Wednesday, March 18, 2009

E-mail to Pope Benedict XVI

To: benedictxvi@vatican.va
March 18, 2009


Dear Pope Benedict XVI,

I am writing this e-mail to you in regards to your trip to Africa. I have been following the news about how you made a statement condemning the use of contraceptives to prevent AIDS as well as your most current speech about Cameroun's "happy" rites of mass, and your concern this might provoke distortion. I have been following these news in Le Figaro from France and El Pais from Spain. I know we are not a Church of democracy, I understand that truth is not necessarily a thing which makes masses happy, however, I find your recent speeches to be insensitive, retrograde, and altogether lacking Christ-like love.

We are a church of hope, of faith, of love. Your message is not one of redemption but of condemnation. While you could come to Africa to remind people that Christ too suffered and understands suffering, that both God and the world hear the cries of the African people, that there are many of us who remember the continent in our prayers, you have come to set the human laws perfectly known, instead of bringing a spirit of love.

When Jesus walked among us, He was about healing and about friendship and about love, and you are not extending those things to a country (Cameroun) who is ridden by poverty, disease, and suffering. You are not speaking hope into the lives of people, you are speaking death and condemnation. I understand that Catholicism is opposed to the use of contraceptives, but I cannot fathom a Christ who would oppose contraceptive in a continent where twenty five million people have died because of it, of a preventable cause. Have you forgotten that women have to burn their labia as a baby is delivered so that the child will not be exposed to AIDS? Have you forgotten in that continent women have to choose between spending their meager wages in life-sustaining medicine or life-sustaining food? Your prerogatives are incorrect, dear Pope. The spirit is the most important, and as such, we should take care of it first.

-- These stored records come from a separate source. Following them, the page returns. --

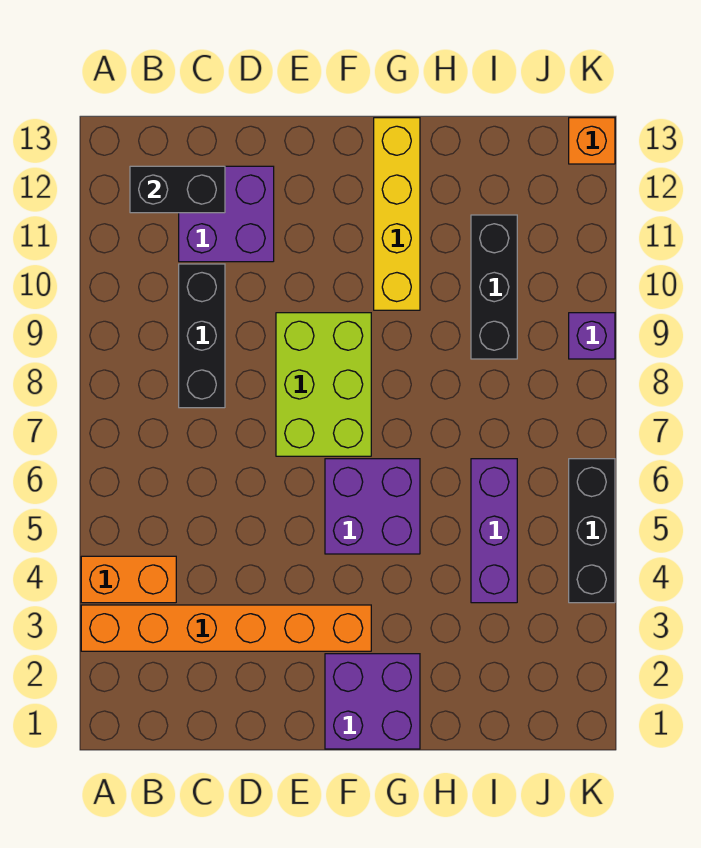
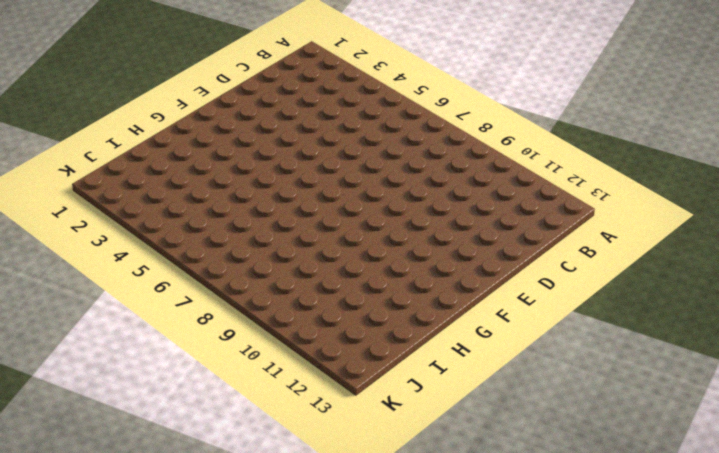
none -> orange brick A3:F3 level 1
none -> orange brick A4:B4 level 1
none -> black brick C8:C10 level 1

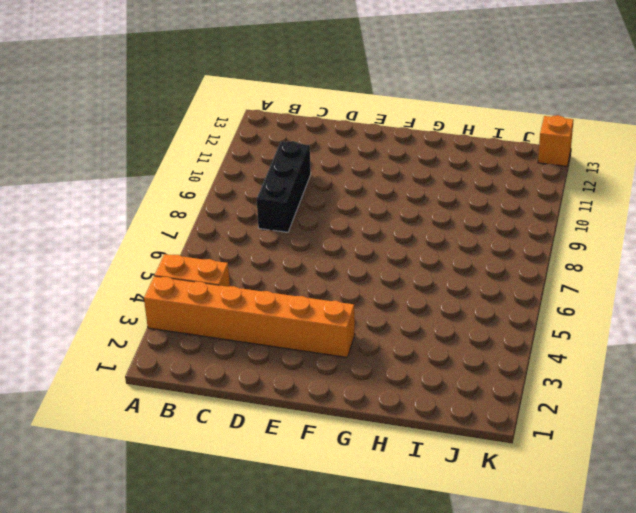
none -> purple brick C11:D12 level 1
none -> lime brick E7:F9 level 1
none -> purple brick F1:G2 level 1

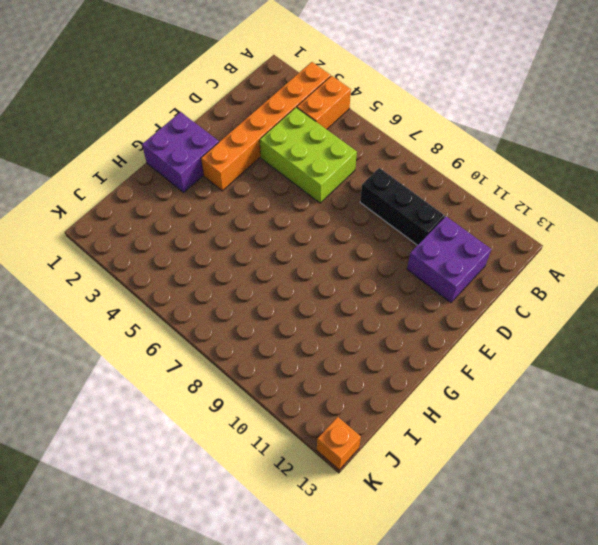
lime brick C4:D6 level 1 -> lime brick E7:F9 level 1
none -> purple brick F5:G6 level 1
none -> yellow brick G10:G13 level 1
none -> purple brick I4:I6 level 1

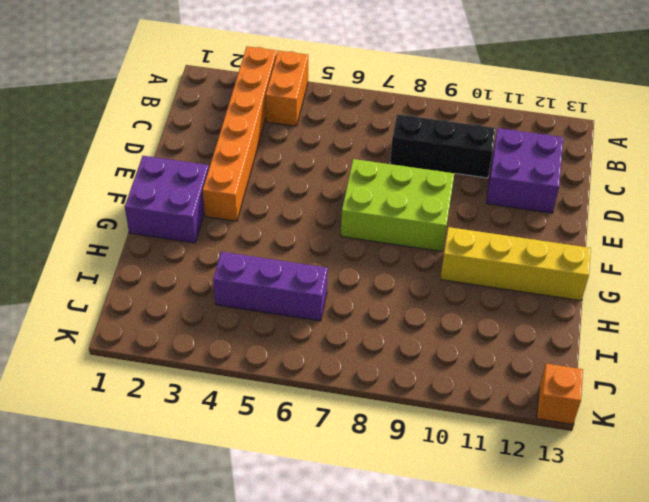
none -> purple brick F5:G6 level 1
none -> black brick I9:I11 level 1
none -> black brick K4:K6 level 1

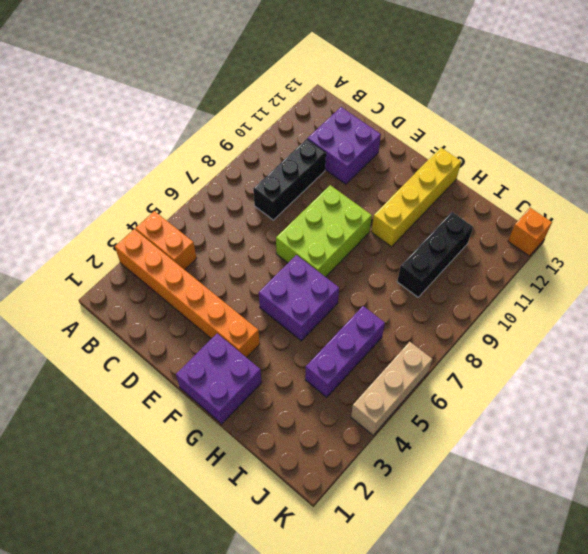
tan brick K4:K6 level 1 -> black brick K4:K6 level 1
none -> purple brick K9 level 1
none -> black brick B12:C12 level 2

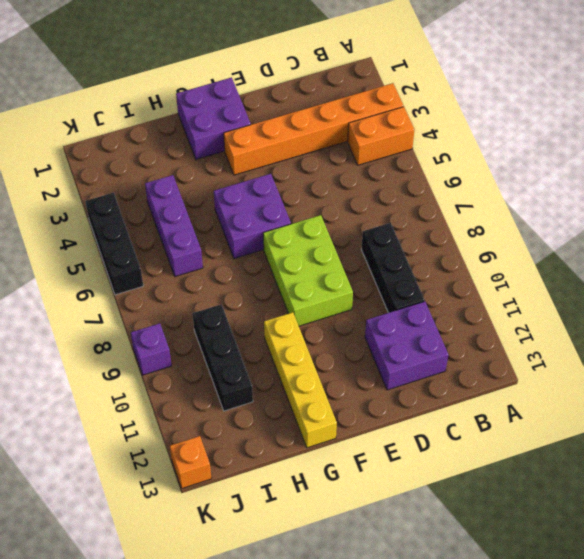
none -> black brick B12:C12 level 2

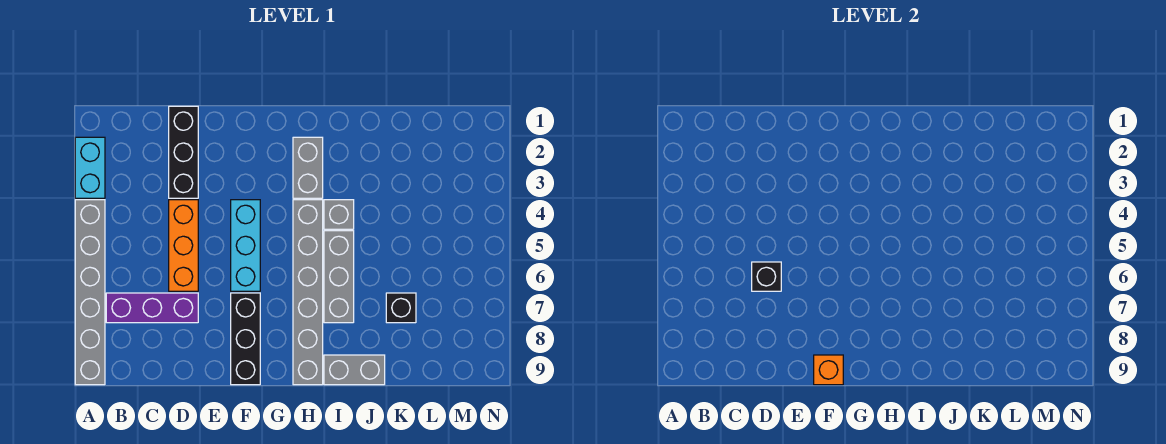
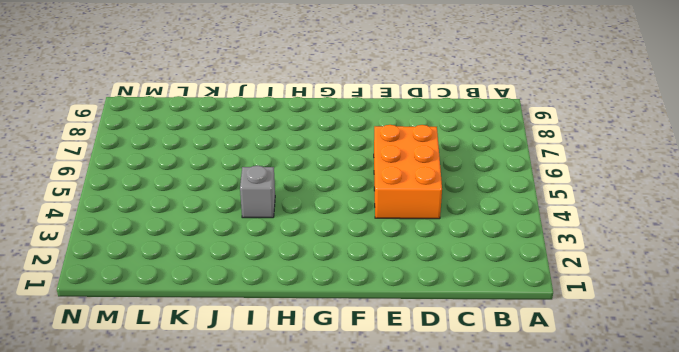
orange brick D4:E6 level 1 -> orange brick D4:D6 level 1
none -> cyan brick A2:A3 level 1
none -> grey brick A4:A9 level 1
none -> purple brick B7:D7 level 1

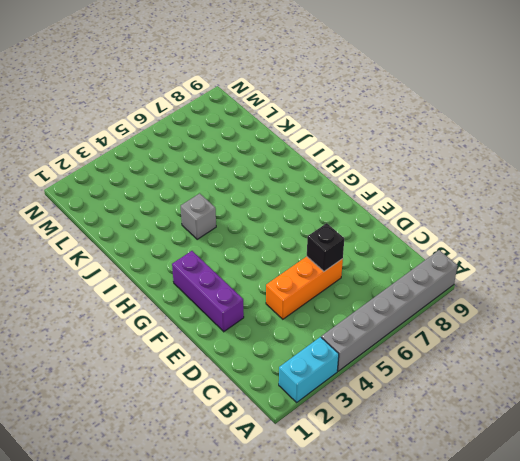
purple brick E2:G2 level 1 -> purple brick B7:D7 level 1
none -> black brick D1:D3 level 1
none -> cyan brick F4:F6 level 1
none -> black brick F7:F9 level 1

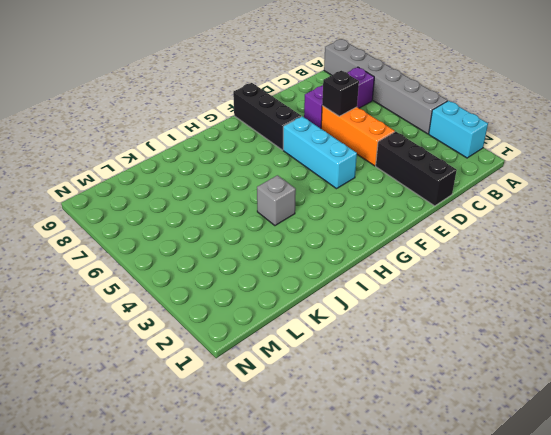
none -> grey brick H2:H3 level 1
none -> grey brick H4:H9 level 1
none -> grey brick I5:I7 level 1

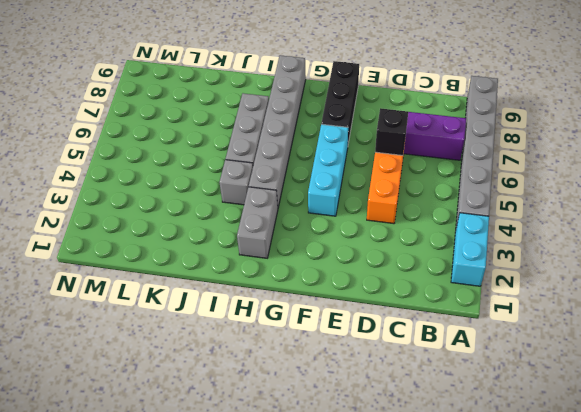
none -> black brick D1:D3 level 1
none -> grey brick I9:J9 level 1
none -> black brick K7 level 1

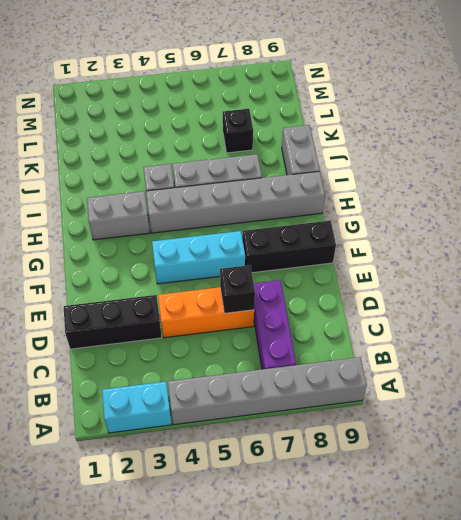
none -> orange brick F9 level 2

When you come and talk about not having sex except in the sanctity of marriage, you are ignoring very many things which are plaging the African people. When you come into Africa and tell them their rites may be a distortion, not only are you depriving the African people of their roots and their culture, but you are displaying this for the world to see. You are displaying a colonial ethnocentric action which, again, makes the Catholic Church appear retrograde, exclusionist, and unkind, most uncapable of empathy. Pope John Paul II treated this issue with a lot more open mindedness and love when he accepted a ritual cleansing in Mexico by Mexican natives. This is a way to deal with local custom and incorporate non-European cultures into the Catholic world. This sends a message of inclusion and of solidarity. This sends a message that though many the parts, we are all one body. In the gospel according to Luke, Jesus "broke" many laws in order to show empathy and solidarity with people, which I suggest you pray and study more.

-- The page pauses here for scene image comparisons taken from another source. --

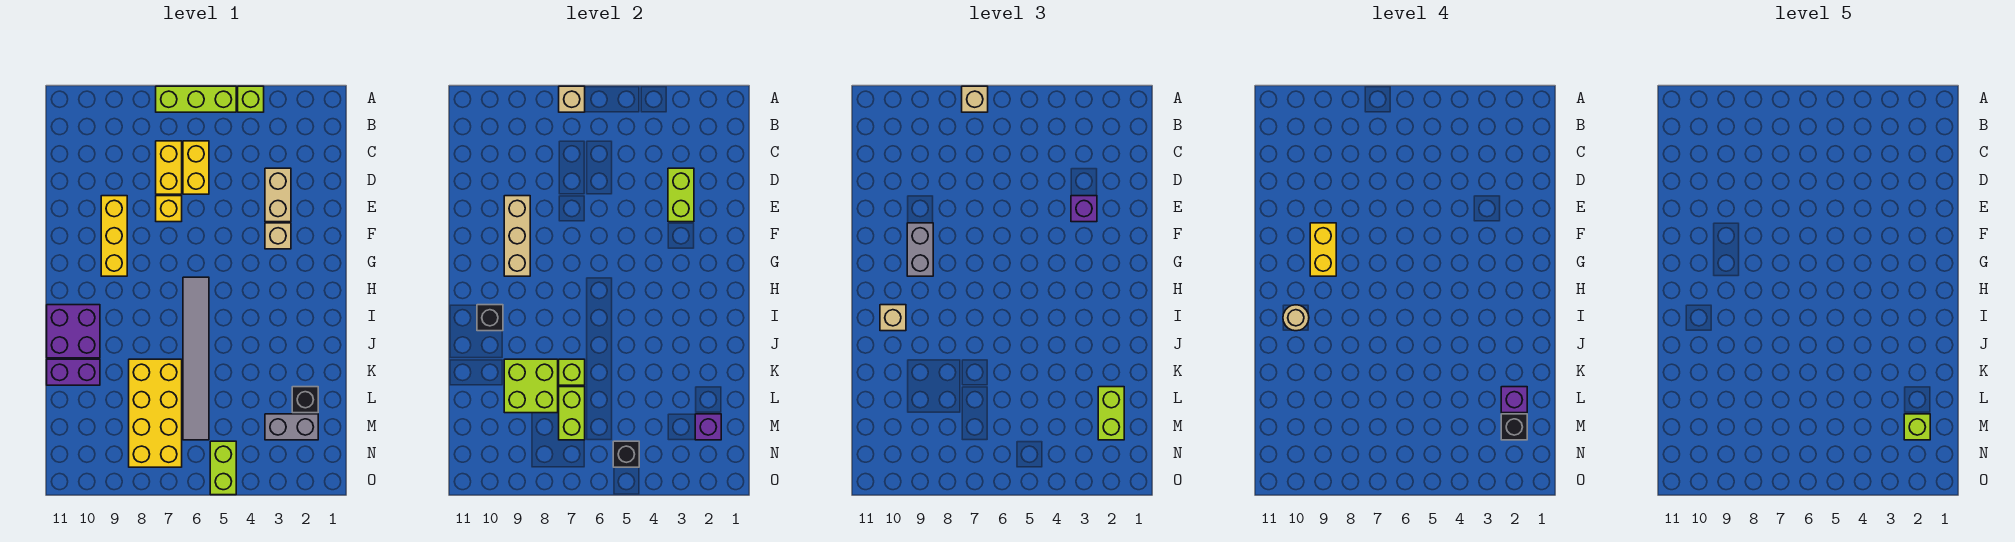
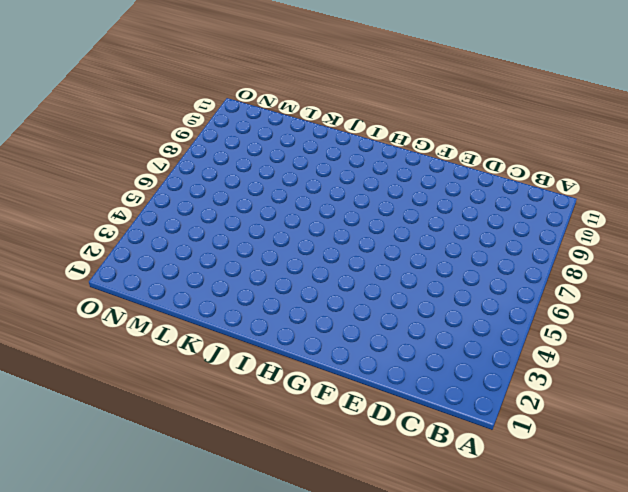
none -> lime brick A4 level 1
none -> lime brick A5:A7 level 1
none -> yellow brick C6:D6 level 1
none -> yellow brick C7:D7 level 1

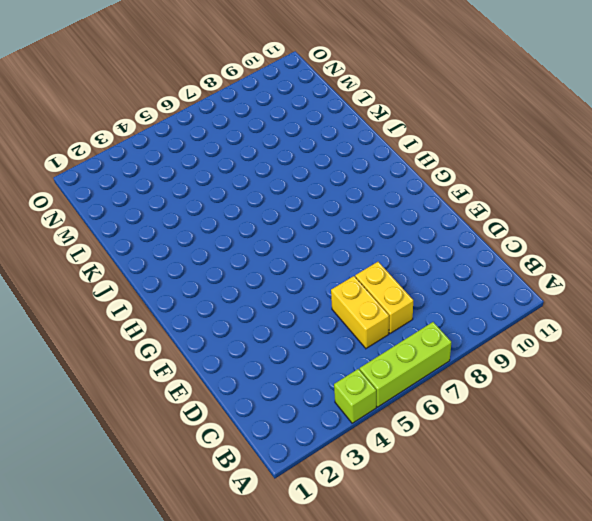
none -> tan brick D3:E3 level 1
none -> yellow brick E7 level 1
none -> yellow brick E9:G9 level 1
none -> tan brick F3 level 1

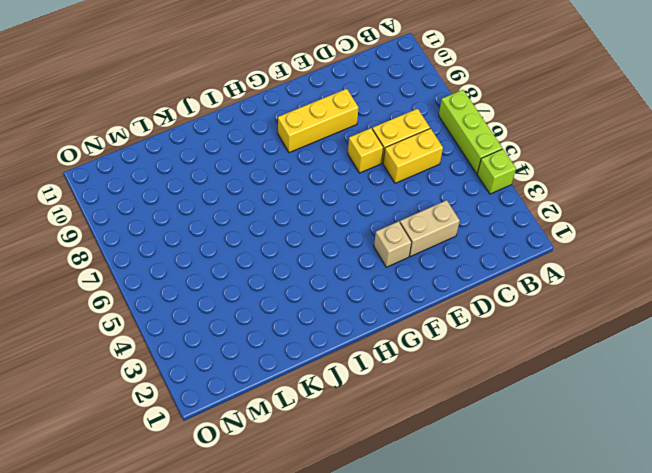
none -> grey tile H6:M6 level 1
none -> purple brick I10:J11 level 1
none -> yellow brick K7:N8 level 1
none -> purple brick K10:K11 level 1

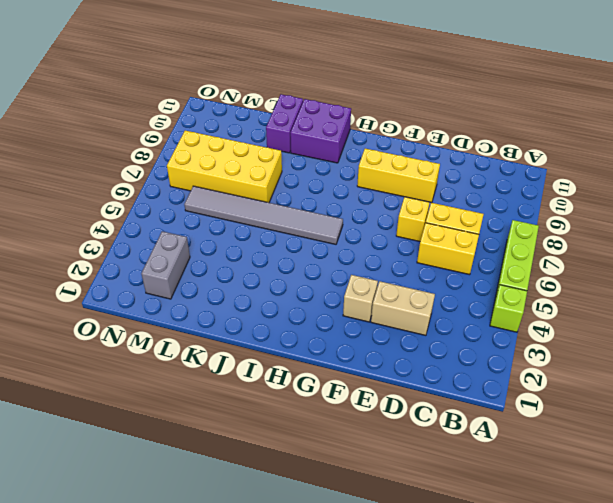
none -> black brick L2 level 1
none -> lime brick N5:O5 level 1
none -> tan brick A7 level 2
none -> lime brick D3:E3 level 2

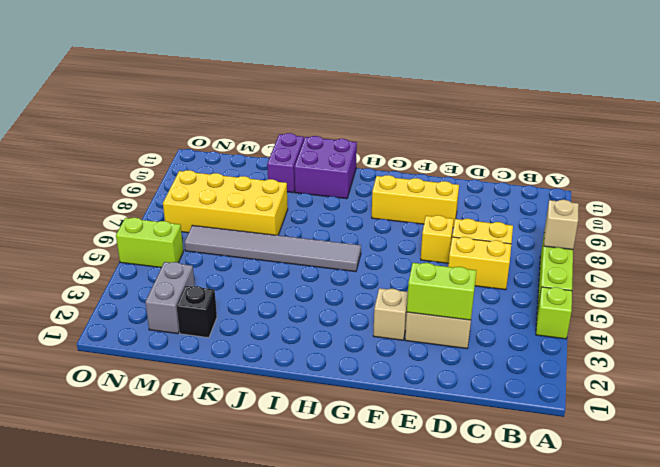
none -> tan brick E9:G9 level 2
none -> black brick I10 level 2
none -> lime brick K7 level 2
none -> lime brick K8:L9 level 2

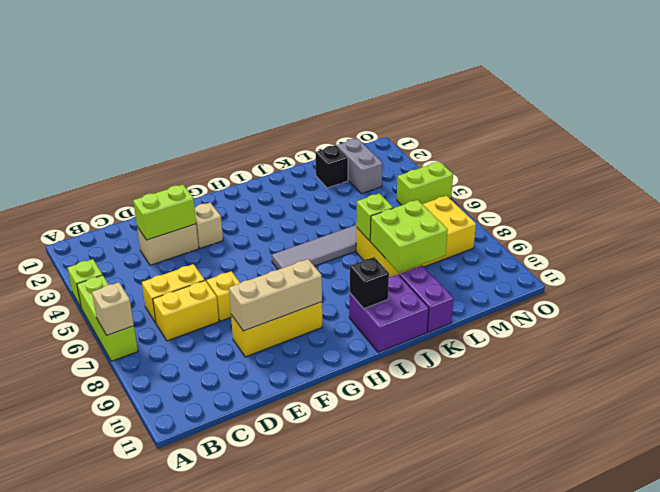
none -> lime brick L7:M7 level 2
none -> purple brick M2 level 2
none -> black brick N5 level 2
none -> tan brick A7 level 3

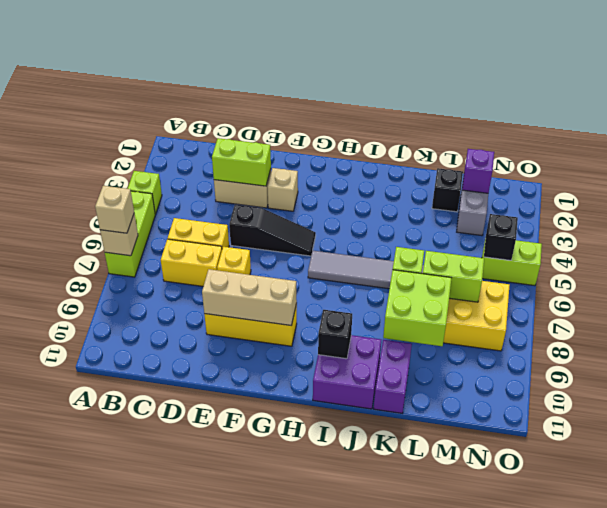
black slope E5:G5 level 1 top E -> none
none -> purple brick E3 level 3
none -> grey brick F9:G9 level 3
none -> tan brick I10 level 3
none -> lime brick L2:M2 level 3

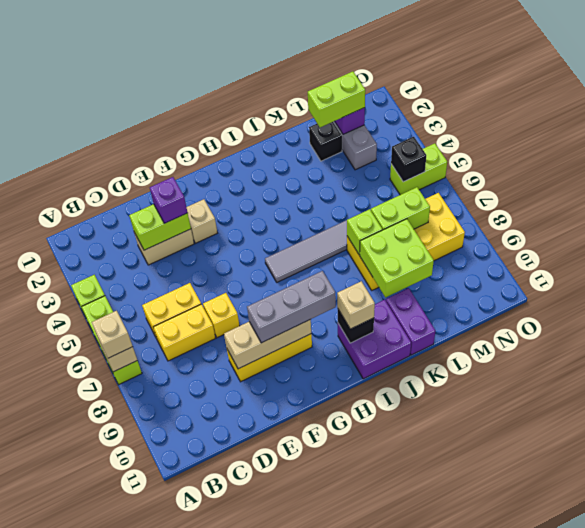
grey brick F9:H9 level 3 -> grey brick F9:G9 level 3
none -> yellow brick F9:G9 level 4
none -> tan round brick I10 level 4
none -> purple brick L2 level 4
none -> black brick M2 level 4

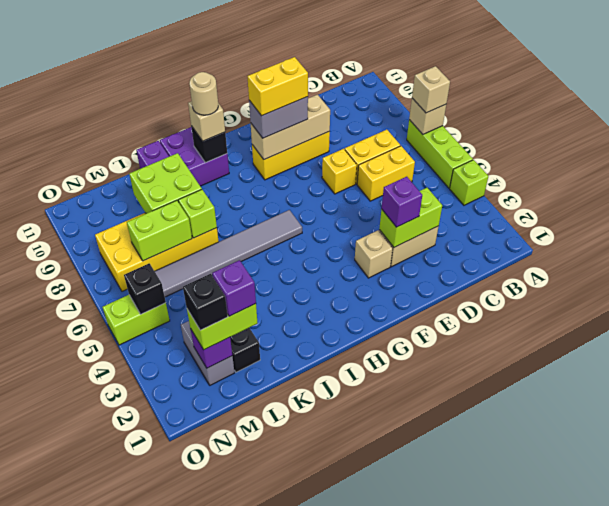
none -> lime brick M2 level 5

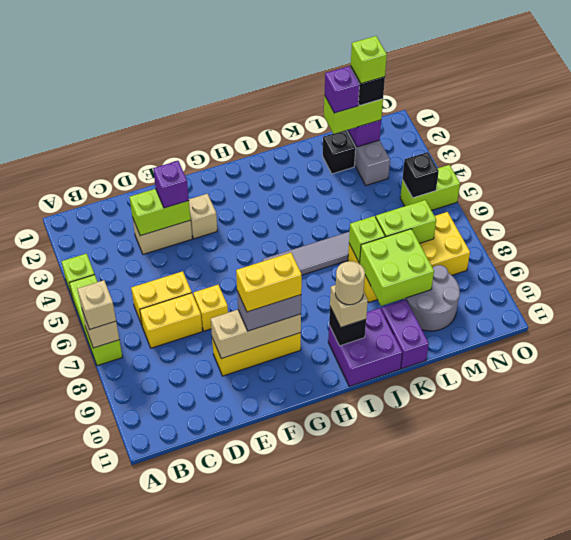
grey round brick L9:M10 level 1 -> none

This is the Catholic Church I believe in-- the one that accepts the humble and the rich, the one that accepts many different cultures, and admits all of us are children of God, no more, no less. I know as the Pope, you represent Christ here on earth, but your actions are lacking that representation. As the head of the Church, you are the sail that will guide the rest of us into action, so please, please, please, guide us into expressing the love, mercy, and compassion of our God. Show that Jesus was a Christ of mercy and of empathy, and that He walks besides all of us, whatever our race or our way of prayer. What God wants of us is a sincere heart, not a perfect, Western way of prayer. Dear Pope, I know I am not perfect and I know you are human too, but please let Christ shine through you and stop bringing petty arguments into the table, bring healing to our ailing world. That is what Christ came to do.